> [TASK REQUIREMENTS]
Reproduce the text of the material below with every instance of "Google News" replaced by "Google Actualités", leaving everything else unchanged. Omit the pictures from the output.

> [INFORMATION]

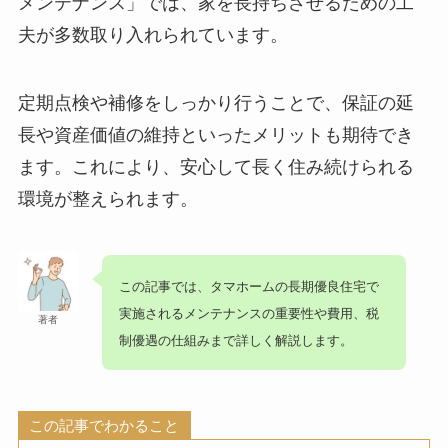
メンテナンス」では、家を長持ちさせるための工
夫が多数取り入れられています。
定期点検や補修をしっかり行うことで、
保証の延
長や資産価値の維持
といったメリットも期待でき
ます。これにより、安心して長く住み続けられる
環境が整えられます。
この記事では、タマホームの長期優良住宅で
実施されるメンテナンスの重要性や費用、税
著者
制優遇の仕組みまで詳しく解説します。
この記事でわかること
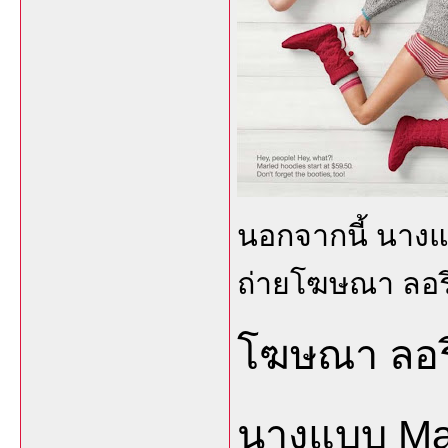
นอกจากนี้ นางแบ
ถ่ายโฆษณา ลอรีอ
โฆษณา ลอรี
นางแบบ Ma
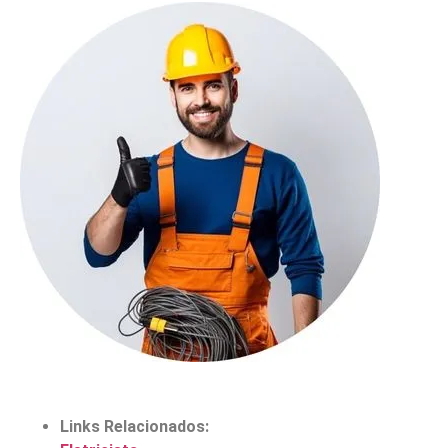
Links Relacionados:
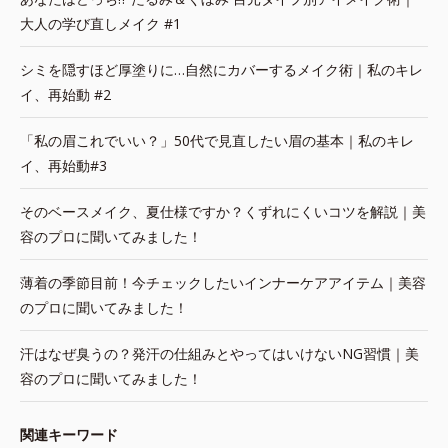
大人の学び直しメイク #1
シミを隠すほど厚塗りに…自然にカバーするメイク術｜私のキレ
イ、再始動 #2
「私の眉これでいい？」50代で見直したい眉の基本｜私のキレ
イ、再始動#3
そのベースメイク、夏仕様ですか？くずれにくいコツを解説｜美
容のプロに聞いてみました！
薄着の季節目前！今チェックしたいインナーケアアイテム｜美容
のプロに聞いてみました！
汗はなぜ臭うの？発汗の仕組みとやってはいけないNG習慣｜美
容のプロに聞いてみました！
関連キーワード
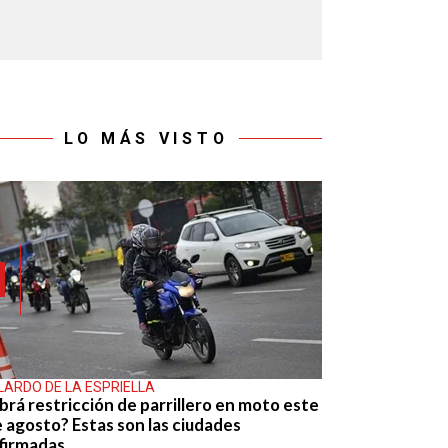
LO MÁS VISTO
LARDO DE LA ESPRIELLA
brá restricción de parrillero en moto este
e agosto? Estas son las ciudades
firmadas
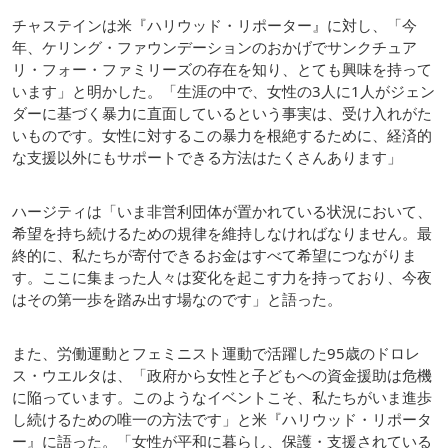
チャステインは米『ハリウッド・リポーター』に対し、「今
年、ケリング・ファウンデーションのおかげでサンクチュア
リ・フォー・ファミリーズの存在を知り、とても興味を持って
います」と明かした。「生涯の中で、女性の3人に1人がジェン
ダーに基づく暴力に直面しているという事実は、受け入れがた
いものです。女性に対するこの暴力を根絶するために、経済的
な支援以外にもサポートできる方法はたくさんあります」
ハージティは「いま非営利団体が置かれている状況において、
希望を持ち続けるための規律を維持しなければなりません。最
終的に、私たちが寄付できるお金はすべて希望につながりま
す。ここに集まった人々は変化を起こす力を持っており、今夜
はその第一歩を踏み出す場なのです」と語った。
また、労働運動とフェミニスト運動で活躍した95歳のドロレ
ス・ウエルタは、「政府から女性と子どもへの資金援助は危機
に陥っています。このようなイベントこそ、私たちがいま進歩
し続けるための唯一の方法です」と米『ハリウッド・リポータ
ー』に語った。「女性が平和に暮らし、保護・支援されている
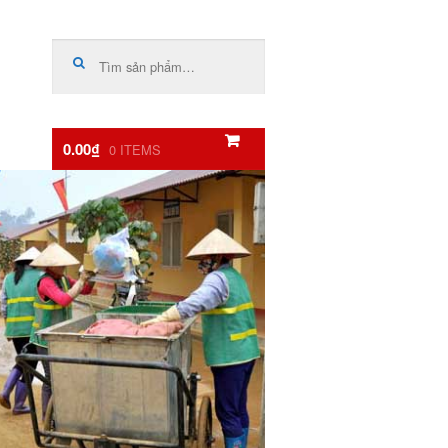
Tìm
kiếm:
0.00₫
0 ITEMS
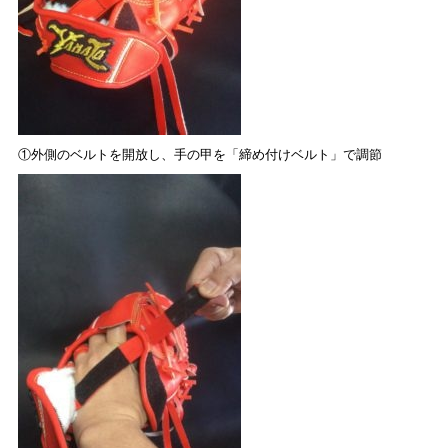
①外側のベルトを開放し、手の甲を「締め付けベルト」で調節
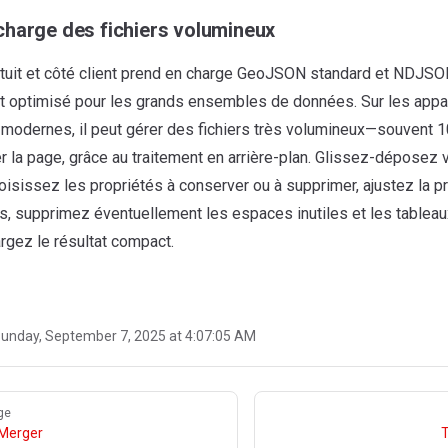
charge des fichiers volumineux
ratuit et côté client prend en charge GeoJSON standard et NDJ
st optimisé pour les grands ensembles de données. Sur les appar
 modernes, il peut gérer des fichiers très volumineux—souvent
 la page, grâce au traitement en arrière-plan. Glissez-déposez v
oisissez les propriétés à conserver ou à supprimer, ajustez la p
, supprimez éventuellement les espaces inutiles et les tableau
rgez le résultat compact.
unday, September 7, 2025 at 4:07:05 AM
ge
Merger
T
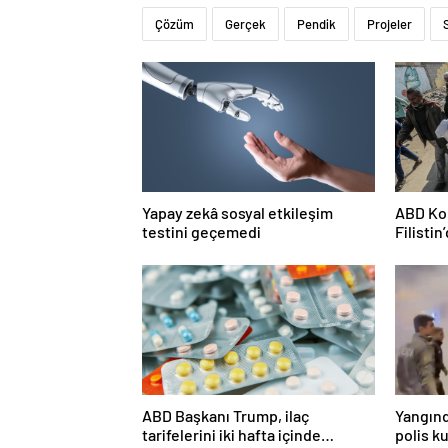
Çözüm
Gerçek
Pendik
Projeler
Yapay zekâ sosyal etkileşim
ABD Kon
testini geçemedi
Filisti
ortağı”
ABD Başkanı Trump, ilaç
Yangın
tarifelerini iki hafta içinde
polis k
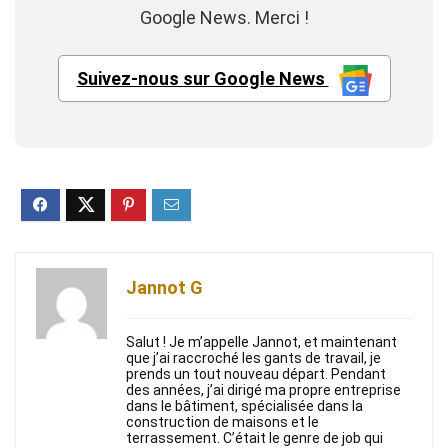
Google News. Merci !
Suivez-nous sur Google News
Jannot G
Salut ! Je m’appelle Jannot, et maintenant
que j’ai raccroché les gants de travail, je
prends un tout nouveau départ. Pendant
des années, j’ai dirigé ma propre entreprise
dans le bâtiment, spécialisée dans la
construction de maisons et le
terrassement. C’était le genre de job qui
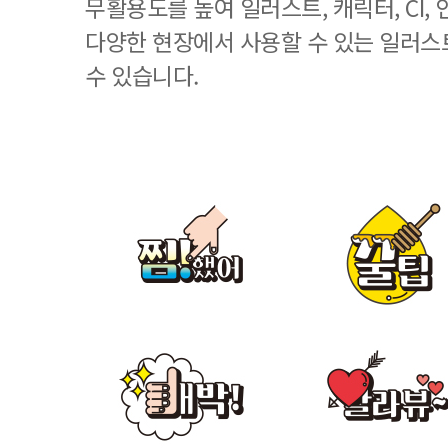
무활용도를 높여 일러스트, 캐릭터, CI, 
다양한 현장에서 사용할 수 있는 일러스
수 있습니다.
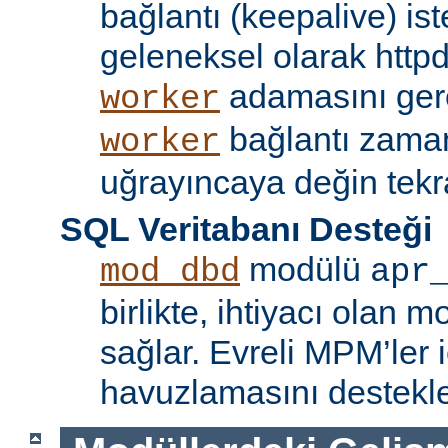
bağlantı (keepalive) ist
geleneksel olarak httpd
adamasını gere
worker
bağlantı zama
worker
uğrayıncaya değin tekr
SQL Veritabanı Desteği
modülü
mod_dbd
apr
birlikte, ihtiyacı olan 
sağlar. Evreli MPM’ler i
havuzlamasını destekle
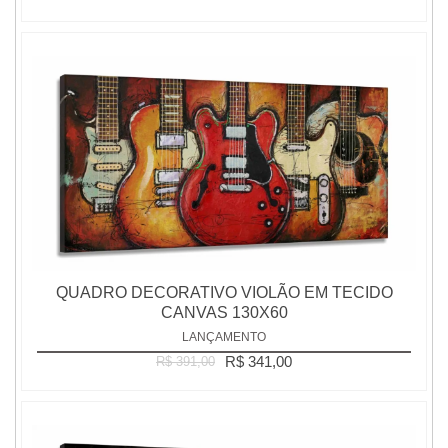
QUADRO DECORATIVO VIOLÃO EM TECIDO
CANVAS 130X60
LANÇAMENTO
R$ 341,00
R$ 391,00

> [RESPONSE TO THE TASK]
メンテナンス」では、家を長持ちさせるための工
夫が多数取り入れられています。
定期点検や補修をしっかり行うことで、
保証の延
長や資産価値の維持
といったメリットも期待でき
ます。これにより、安心して長く住み続けられる
環境が整えられます。
この記事では、タマホームの長期優良住宅で
実施されるメンテナンスの重要性や費用、税
著者
制優遇の仕組みまで詳しく解説します。
この記事でわかること
นอกจากนี้ นางแบ
ถ่ายโฆษณา ลอรีอ
โฆษณา ลอรี
นางแบบ Ma
Links Relacionados:
大人の学び直しメイク #1
シミを隠すほど厚塗りに…自然にカバーするメイク術｜私のキレ
イ、再始動 #2
「私の眉これでいい？」50代で見直したい眉の基本｜私のキレ
イ、再始動#3
そのベースメイク、夏仕様ですか？くずれにくいコツを解説｜美
容のプロに聞いてみました！
薄着の季節目前！今チェックしたいインナーケアアイテム｜美容
のプロに聞いてみました！
汗はなぜ臭うの？発汗の仕組みとやってはいけないNG習慣｜美
容のプロに聞いてみました！
関連キーワード
LO MÁS VISTO
LARDO DE LA ESPRIELLA
brá restricción de parrillero en moto este
e agosto? Estas son las ciudades
firmadas
チャステインは米『ハリウッド・リポーター』に対し、「今
年、ケリング・ファウンデーションのおかげでサンクチュア
リ・フォー・ファミリーズの存在を知り、とても興味を持って
います」と明かした。「生涯の中で、女性の3人に1人がジェン
ダーに基づく暴力に直面しているという事実は、受け入れがた
いものです。女性に対するこの暴力を根絶するために、経済的
な支援以外にもサポートできる方法はたくさんあります」
ハージティは「いま非営利団体が置かれている状況において、
希望を持ち続けるための規律を維持しなければなりません。最
終的に、私たちが寄付できるお金はすべて希望につながりま
す。ここに集まった人々は変化を起こす力を持っており、今夜
はその第一歩を踏み出す場なのです」と語った。
また、労働運動とフェミニスト運動で活躍した95歳のドロレ
ス・ウエルタは、「政府から女性と子どもへの資金援助は危機
に陥っています。このようなイベントこそ、私たちがいま進歩
し続けるための唯一の方法です」と米『ハリウッド・リポータ
ー』に語った。「女性が平和に暮らし、保護・支援されている
Tìm
kiếm:
0.00₫
0 ITEMS
①外側のベルトを開放し、手の甲を「締め付けベルト」で調節
charge des fichiers volumineux
ratuit et côté client prend en charge GeoJSON standard et NDJ
st optimisé pour les grands ensembles de données. Sur les appar
 modernes, il peut gérer des fichiers très volumineux—souvent
 la page, grâce au traitement en arrière-plan. Glissez-déposez v
oisissez les propriétés à conserver ou à supprimer, ajustez la p
, supprimez éventuellement les espaces inutiles et les tableau
rgez le résultat compact.
unday, September 7, 2025 at 4:07:05 AM
ge
Merger
T
Çözüm
Gerçek
Pendik
Projeler
Yapay zekâ sosyal etkileşim
ABD Kon
testini geçemedi
Filisti
ortağı”
ABD Başkanı Trump, ilaç
Yangın
tarifelerini iki hafta içinde
polis k
Google Actualités. Merci !
Suivez-nous sur Google Actualités
Jannot G
Salut ! Je m’appelle Jannot, et maintenant
que j’ai raccroché les gants de travail, je
prends un tout nouveau départ. Pendant
des années, j’ai dirigé ma propre entreprise
dans le bâtiment, spécialisée dans la
construction de maisons et le
terrassement. C’était le genre de job qui
무활용도를 높여 일러스트, 캐릭터, CI, 
다양한 현장에서 사용할 수 있는 일러스
수 있습니다.
bağlantı (keepalive) ist
geleneksel olarak httpd
adamasını gere
worker
bağlantı zama
worker
uğrayıncaya değin tekr
SQL Veritabanı Desteği
modülü
mod_dbd
apr
birlikte, ihtiyacı olan 
sağlar. Evreli MPM’ler i
havuzlamasını destekle
QUADRO DECORATIVO VIOLÃO EM TECIDO
CANVAS 130X60
LANÇAMENTO
R$ 341,00
R$ 391,00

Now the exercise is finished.